The Octavia Project uses the creative power of speculative fiction and community to envision new futures and greater possibilities for our world. They foster spaces of imagination and exploration for Brooklyn teens, blending creative writing, art, science, and technology to encourage critical thinking, build confidence, and develop skills in a myriad of subjects. They work with marginalized youth—youth of color, immigrant youth, LGBTQ youth, youth from low-income families—whose voices are often left out of decision-making processes. They believe that the futures, perspectives and communities being built by our participants are vital to the future. They aim to provide them with the support and tools they need to get there.

During our free Summer Institute, young women and trans, gender non-conforming, or non-binary youth develop poems, plays, and stories that are enriched by interdisciplinary projects. Our workshops bring NYC teens together to muse on alternate histories and possible futures with Hugo Award winner N.K. Jemisin and Anaïs Duplan from The Center for Afrofuturist Studies; stretch their minds by coding interactive narrative-based games; world-build with architects and artists; and map new cities with urban planners.

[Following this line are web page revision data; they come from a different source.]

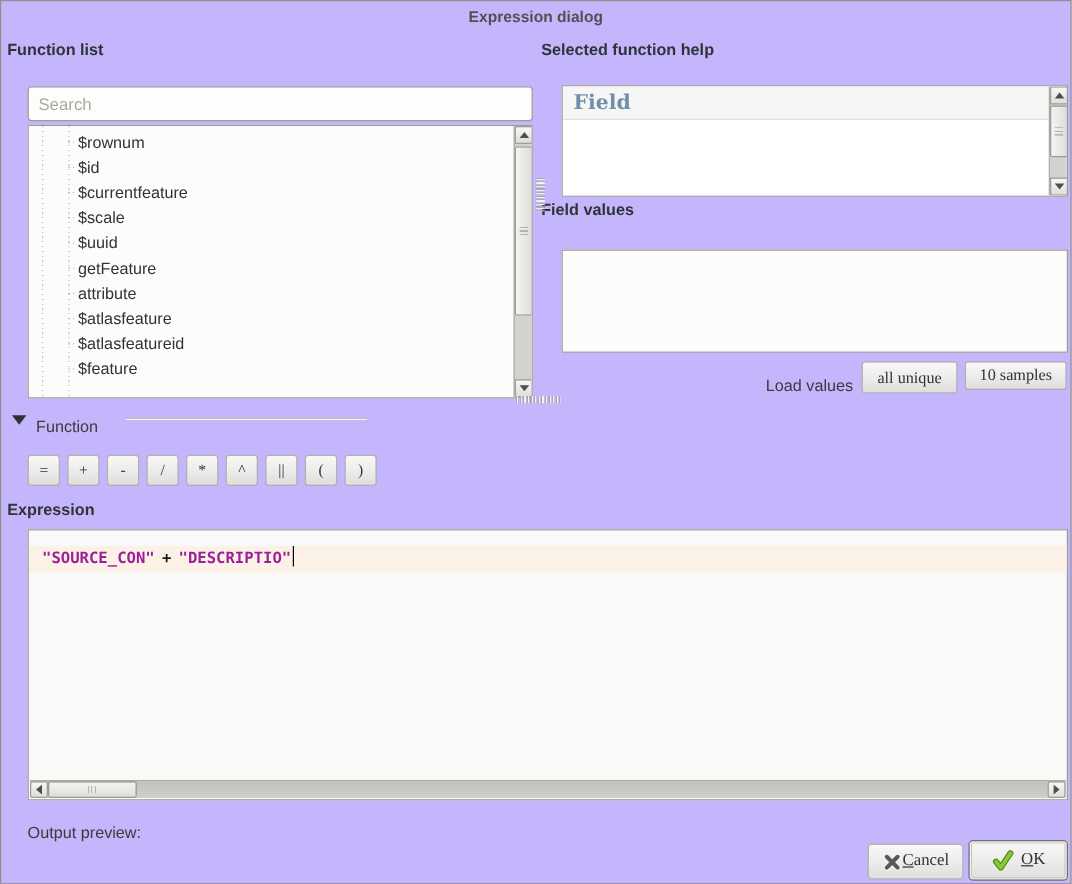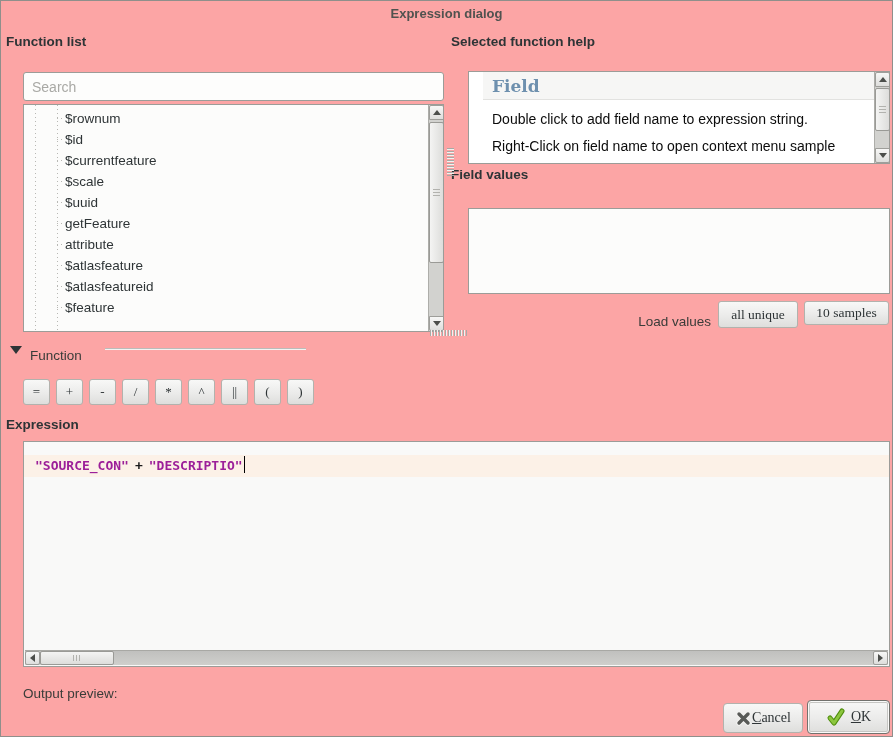--- a/index.html
+++ b/index.html
@@ -1,21 +1,21 @@
 <!DOCTYPE html>
 <html style="--help-heading: #6e90ae; --field-token: #9c1f99; --current-line: #fcf1e7;"><head>
 <meta charset="utf-8">
 <style>
   * { margin:0; padding:0; box-sizing:border-box; }
   html,body { background:#b5b5b2; }
   body { font-family:"Liberation Sans", sans-serif; }
 
   #window {
     position:relative; width:893px; height:737px;
-    background:#fca5a5; border:1px solid #8f8f8b;
+    background:#c4b5fd; border:1px solid #8f8f8b;
     overflow:hidden;
   }
 
   .title { position:absolute; top:5px; left:0; width:100%; text-align:center;
     font-size:13px; font-weight:bold; color:#50524f; }
 
   .sec-label { position:absolute; font-size:13.5px; font-weight:bold; color:#2e3436; }
   .plain-label { position:absolute; font-size:13.5px; color:#3a3c39;margin-top:8px; }
 
   
@@ -63,21 +63,21 @@
   .grip-h { position:absolute; left:3px; right:3px; top:50%; height:7px; margin-top:-4px;
     background-image:repeating-linear-gradient(to bottom,#b2b2ae 0 1px, transparent 1px 3px); }
   .arr { width:0; height:0; }
   .arr.up { border-left:4px solid transparent; border-right:4px solid transparent; border-bottom:5px solid #4c4e4b; }
   .arr.dn { border-left:4px solid transparent; border-right:4px solid transparent; border-top:5px solid #4c4e4b; }
   .arr.lf { border-top:4px solid transparent; border-bottom:4px solid transparent; border-right:5px solid #4c4e4b; }
   .arr.rt { border-top:4px solid transparent; border-bottom:4px solid transparent; border-left:5px solid #4c4e4b; }
 
   
   #help-box { left:467px; top:70px; width:422px; height:93px; overflow:hidden; }
-  #help-content { position:absolute; left:0; top:0; right:15px; bottom:0; overflow:hidden; background:#fff;padding-left:14px; }
+  #help-content { position:absolute; left:0; top:0; right:15px; bottom:0; overflow:hidden; background:#fff; }
   #help-heading {
     background:#f6f6f5; border-bottom:1px solid #e2e2e0;
     padding:4px 9px 3px; font-family:"DejaVu Serif", serif; font-weight:bold;
     font-size:17px; color:var(--help-heading,#6e90ae);
   }
   #help-body p { margin:11px 9px 0; font-size:14px; color:#0c0c0c;
     font-family:"Liberation Sans", sans-serif; white-space:nowrap; }
 
   
   #fv-box { left:467px; top:207px; width:422px; height:86px; background:#fcfcfb; }
@@ -173,24 +173,20 @@
         <span class="arr dn"></span>
       </div>
     </div>
   </div>
 
   <div class="sec-label" style="left:450px; top:33px;">Selected function help</div>
 
   <div id="help-box" class="panel">
     <div id="help-content">
       <div id="help-heading">Field</div>
-      <div id="help-body">
-          <p>Double click to add field name to expression string.</p>
-          <p>Right-Click on field name to open context menu sample</p>
-        </div>
     </div>
     <div class="sb-v">
       <div class="sb-btn up">
         <span class="arr up"></span>
       </div>
       <div class="sb-thumb" style="top:16px; height:43px;">
         <span class="grip-h"></span>
       </div>
       <div class="sb-btn dn">
         <span class="arr dn"></span>

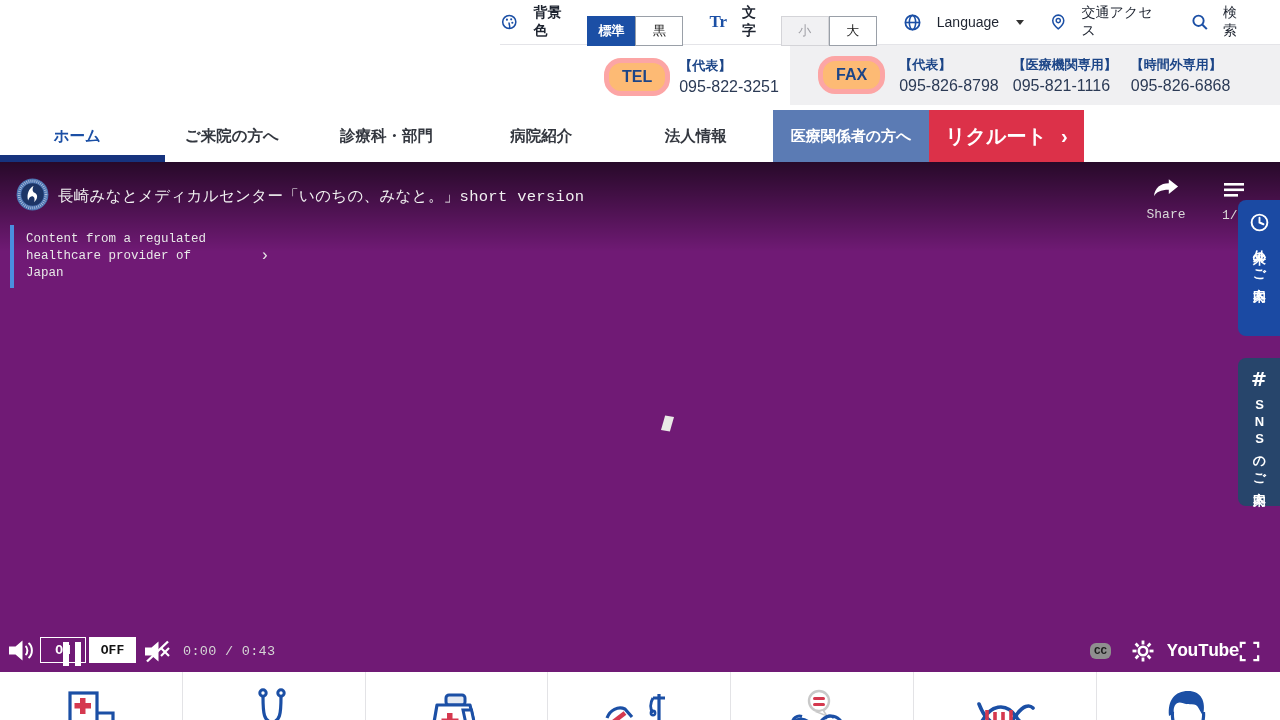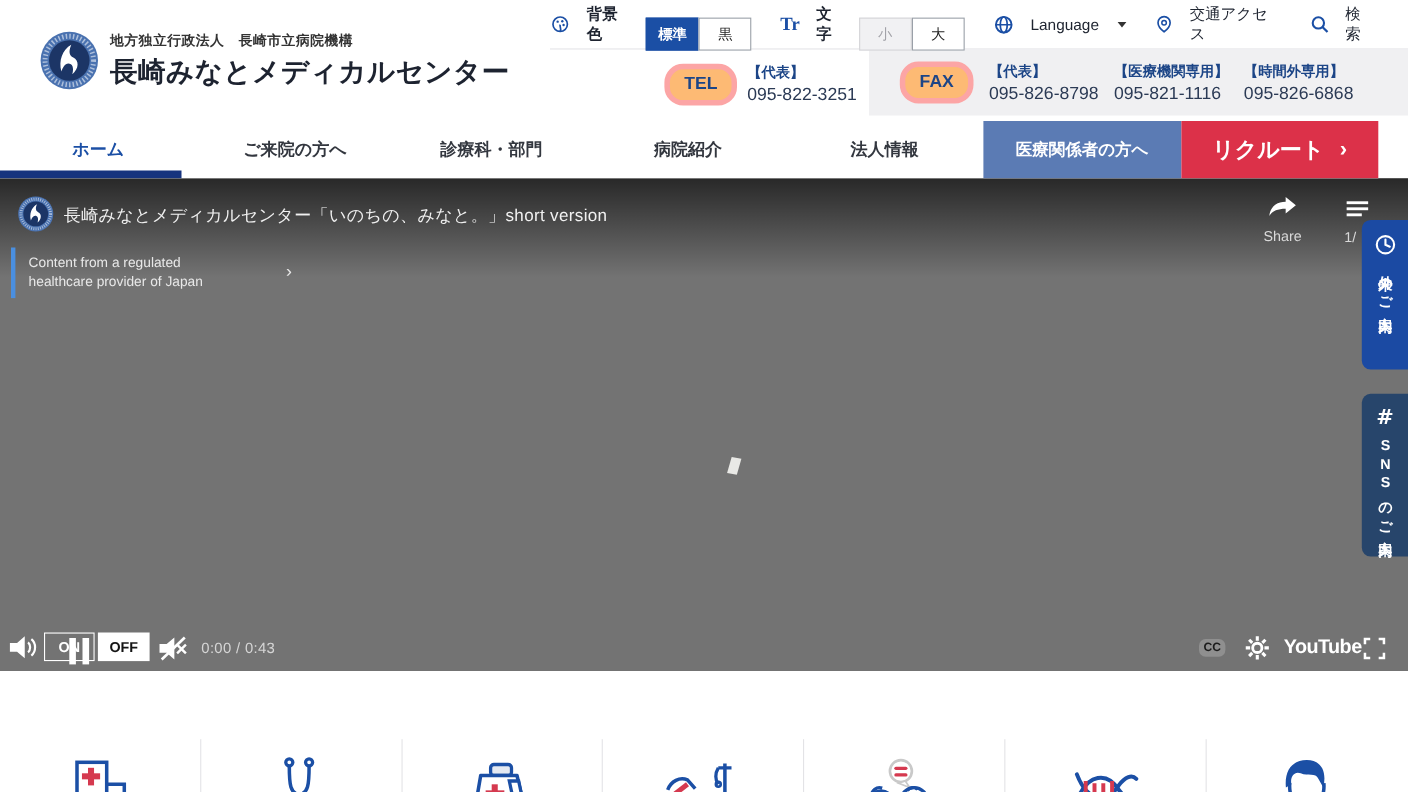--- a/index.html
+++ b/index.html
@@ -31,33 +31,33 @@
   .pill { border:5px solid #fca5a5; border-radius:17px; color:#1c4587; font-weight:bold;
     font-size:16px; padding:5px 13px; background:#fdba74; }
   .ph-label { font-size:13px; font-weight:bold; color:#1c4587; }
   .ph-num { font-size:16px; color:#2b3a55; margin-top:3px; }
 
   .fax-block { position:absolute; left:790px; top:45px; width:490px; height:60px; background:#f0f0f2;
     display:flex; align-items:center; gap:14px; padding-left:28px; z-index:4; }
   .fax-item { display:flex; flex-direction:column; }
 
   
-  .nav { position:absolute; top:110px; left:0; width:1253px; height:52px; display:flex; z-index:4; background:#fff; }
+  .nav { position:absolute; top:110px; left:0; width:1084px; height:52px; display:flex; z-index:4; background:#fff; }
   .nav-item { width:182.5px; display:flex; align-items:center; justify-content:center;
     font-size:15.5px; font-weight:bold; color:#33373f; cursor:pointer; position:relative; }
   .nav-item.active { color:#1b4fa5; }
   .nav-item.active .underline { position:absolute; left:0; bottom:0; width:165px; height:7px; background:#16337e; }
   .nav-medical { width:184px; background:#5b7bb4; color:#fff; font-size:15px; font-weight:bold;
     display:flex; align-items:center; justify-content:center; cursor:pointer; }
   .nav-recruit { width:183px; background:#dc3149; color:#fff; font-size:20px; font-weight:bold;
     display:flex; align-items:center; justify-content:center; gap:14px; cursor:pointer; }
   .nav-recruit .arr { font-size:20px; font-weight:bold; }
 
   
-  .video { position:absolute; top:162px; left:0; width:1280px; height:448px; background:#737373; overflow:hidden; }
+  .video { position:absolute; top:162px; left:0; width:1280px; height:510px; background:#701a75; overflow:hidden;font-family:Liberation Mono, monospace; }
   .vid-grad { position:absolute; top:0; left:0; width:100%; height:90px;
     background:linear-gradient(to bottom, rgba(0,0,0,.65), rgba(0,0,0,0)); }
   .vid-avatar { position:absolute; top:16px; left:16px; width:33px; height:33px; border-radius:50%; overflow:hidden; }
   .vid-title { position:absolute; top:24px; left:58px; font-size:15.5px; color:#f1f1f1; letter-spacing:.3px; }
   .share { position:absolute; top:16px; left:1144px; width:44px; text-align:center; cursor:pointer; }
   .share-label { color:#d9d9d9; font-size:13px; margin-top:5px; }
   .playlist { position:absolute; top:20px; left:1224px; cursor:pointer; }
   .playlist-count { position:absolute; top:46px; left:1222px; color:#d9d9d9; font-size:13px; width:16px; overflow:hidden; }
   .notice { position:absolute; top:63px; left:10px; width:278px; border-left:4px solid #4a8fe0;
     padding:6px 0 6px 12px; display:flex; align-items:center; cursor:pointer; }
@@ -147,32 +147,20 @@
     </div>
     <div class="tb-group">
       <svg width="18" height="18" viewBox="0 0 22 22">
         <circle cx="9.5" cy="9.5" r="6.5" fill="none" stroke="#1b4fa5" stroke-width="2.4"></circle>
         <line x1="14.5" y1="14.5" x2="20" y2="20" stroke="#1b4fa5" stroke-width="2.6"></line>
       </svg>
       <span>検索</span>
     </div>
   </div>
 
-  <div class="logo-wrap">
-    <svg width="54" height="54" viewBox="0 0 60 60">
-      <circle cx="30" cy="30" r="29" fill="#4a72b0"></circle>
-      <circle cx="30" cy="30" r="24.5" fill="none" stroke="#ffffff" stroke-opacity="0.55" stroke-width="5" stroke-dasharray="1.5 2.2"></circle>
-      <circle cx="30" cy="30" r="20.5" fill="#1c3566"></circle>
-      <path d="M22 41 C19 30 23 19 32 14 C29 21 30 25 34 27 C40 30 40 38 33 44 C35 37 33 33 29 33 C25.5 33 23.5 37 22 41 Z" fill="#fff"></path>
-    </svg>
-    <div>
-      <div class="org-small">地方独立行政法人　長崎市立病院機構</div>
-      <div class="org-name">長崎みなとメディカルセンター</div>
-    </div>
-  </div>
 
   <div class="tel-block">
     <span class="pill">TEL</span>
     <span>
       <div class="ph-label">【代表】</div>
       <div class="ph-num">095-822-3251</div>
     </span>
   </div>
 
   <div class="fax-block">

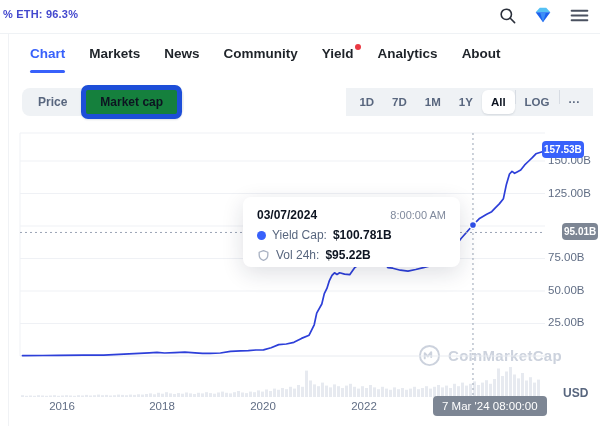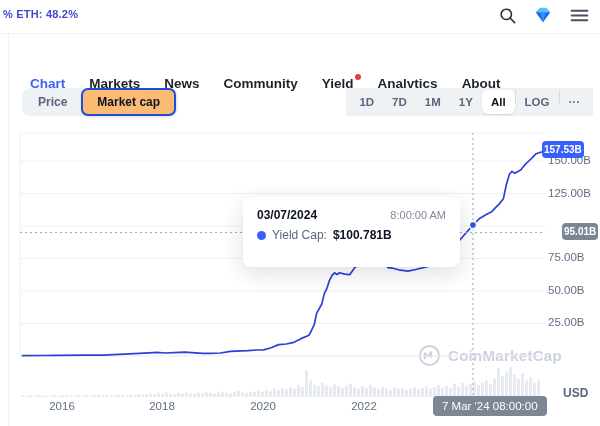--- a/index.html
+++ b/index.html
@@ -6,29 +6,29 @@
   .screen{position:relative;width:600px;height:426px;background:#ffffff;overflow:hidden;
           font-family:"Liberation Sans",sans-serif;color:#0d1421;}
   
   .header{position:absolute;left:0;top:0;width:600px;height:33px;border-bottom:1px solid #eff2f5;}
   .eth-stat{position:absolute;left:3px;top:8px;font-size:11px;font-weight:bold;color:#4348ce;letter-spacing:.2px;}
   .hicons{position:absolute;right:10px;top:4px;display:flex;align-items:center;gap:14px;}
   .hicon{width:22px;height:22px;display:flex;align-items:center;justify-content:center;cursor:pointer;}
   
   .left-border{position:absolute;left:8px;top:34px;width:0;height:392px;border-left:1px solid #f0f2f5;}
   
-  .tabs{position:absolute;left:30px;top:46px;display:flex;gap:24px;align-items:flex-start;margin-top:30px;}
+  .tabs{position:absolute;left:30px;top:46px;display:flex;gap:24px;align-items:flex-start;}
   .tab{position:relative;font-size:13.5px;font-weight:600;color:#1e2329;padding-bottom:12px;cursor:pointer;white-space:nowrap;}
   .tab.active{color:#3861fb;}
   .tab.active::after{content:"";position:absolute;left:0;right:0;bottom:0;height:3px;border-radius:3px;background:#3861fb;}
   .tab .reddot{position:absolute;right:-7px;top:-2px;width:6px;height:6px;border-radius:50%;background:#ea3943;}
   
   .seg{position:absolute;left:22px;top:88px;height:28px;background:#eff2f5;border-radius:8px;display:flex;align-items:center;padding:2px;box-sizing:border-box;}
   .seg-item{font-size:12px;font-weight:600;color:#58667e;padding:0 14px;height:24px;display:flex;align-items:center;border-radius:7px;cursor:pointer;}
-  .seg-item.selected{background:#fdba74;color:#0d1421;box-shadow:0 1px 2px rgba(20,30,60,.12);border:2px solid #1d4ed8;}
+  .seg-item.selected{background:#15803d;color:#0d1421;box-shadow:0 1px 2px rgba(20,30,60,.12);border:5px solid #1d4ed8;}
   .ranges{position:absolute;right:7px;top:88px;height:28px;background:#eff2f5;border-radius:0;display:flex;padding:2px 4px;box-sizing:border-box;gap:0;}
   .rbtn{font-size:11.5px;font-weight:bold;color:#58667e;padding:0 9px;height:24px;display:flex;align-items:center;border-radius:6px;cursor:pointer;}
   .rbtn.selected{background:#ffffff;color:#0d1421;box-shadow:0 1px 2px rgba(20,30,60,.12);}
   .rsep{width:1px;height:14px;background:#d7dce3;}
   
   .chart-svg{position:absolute;left:0;top:0;}
   .watermark{position:absolute;left:418px;top:344px;display:flex;align-items:center;gap:7px;color:#ccd2dd;font-size:15px;font-weight:600;letter-spacing:.3px;}
   .ylab{position:absolute;left:548px;width:50px;font-size:11.5px;color:#616e85;text-align:left;}
   .xlab{position:absolute;top:400px;width:40px;font-size:11.5px;color:#616e85;text-align:center;}
   .badge{position:absolute;color:#fff;font-size:10px;font-weight:bold;border-radius:4px;padding:3px 2px;white-space:nowrap;}
@@ -45,21 +45,21 @@
   .tt-row{display:flex;align-items:center;gap:6px;margin-top:6px;font-size:12px;color:#58667e;}
   .tt-val{font-weight:bold;color:#0d1421;}
   .tt-dot{width:9px;height:9px;border-radius:50%;background:#3861fb;flex:0 0 auto;}
 </style>
 </head>
 <body>
 
 <div class="screen">
 
   <div class="header">
-    <span class="eth-stat">% ETH: 48.2%</span>
+    <span class="eth-stat">% ETH: 96.3%</span>
     <div class="hicons">
       <span class="hicon">
         <svg width="19" height="19" viewBox="0 0 24 24" fill="none" stroke="#2a2f3a" stroke-width="2" stroke-linecap="round">
           <circle cx="10.5" cy="10.5" r="6.5"></circle>
             <line x1="15.5" y1="15.5" x2="21" y2="21"></line>
         </svg>
       </span>
       <span class="hicon">
         <svg width="22" height="22" viewBox="0 0 24 24">
           <polygon points="4,9 8.5,4 15.5,4 20,9" fill="#56c1f4"></polygon>
@@ -278,15 +278,22 @@
   <div class="tooltip">
     <div class="tt-row1">
       <span class="tt-date">03/07/2024</span>
       <span class="tt-time">8:00:00 AM</span>
     </div>
     <div class="tt-row">
       <span class="tt-dot"></span>
       <span>Yield Cap:</span>
       <span class="tt-val">$100.781B</span>
     </div>
+    <div class="tt-row">
+      <svg width="13" height="13" viewBox="0 0 24 24">
+        <path d="M12 3 L20 6 V11 C20 16 16.2 19.6 12 21 C7.8 19.6 4 16 4 11 V6 Z" fill="none" stroke="#a8b1c2" stroke-width="2.4" stroke-linejoin="round"></path>
+      </svg>
+      <span>Vol 24h:</span>
+      <span class="tt-val">$95.22B</span>
+    </div>
   </div>
 
 </div>
 
 </body></html>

Participants use their art and lived experiences to interrogate the hierarchies and assumptions undergirding our society. Their work grapples with issues of gentrification, body image, climate change, income inequality, racism, bullying, homophobia, and more. By combining art and writing with science and technology, the workshops demonstrate how inquiry, innovation, and storytelling are important across disciplines. Participants build necessary skills like critical thinking, creative problem-solving, digital media literacy, and self-expression while gaining confidence in their voice and vision.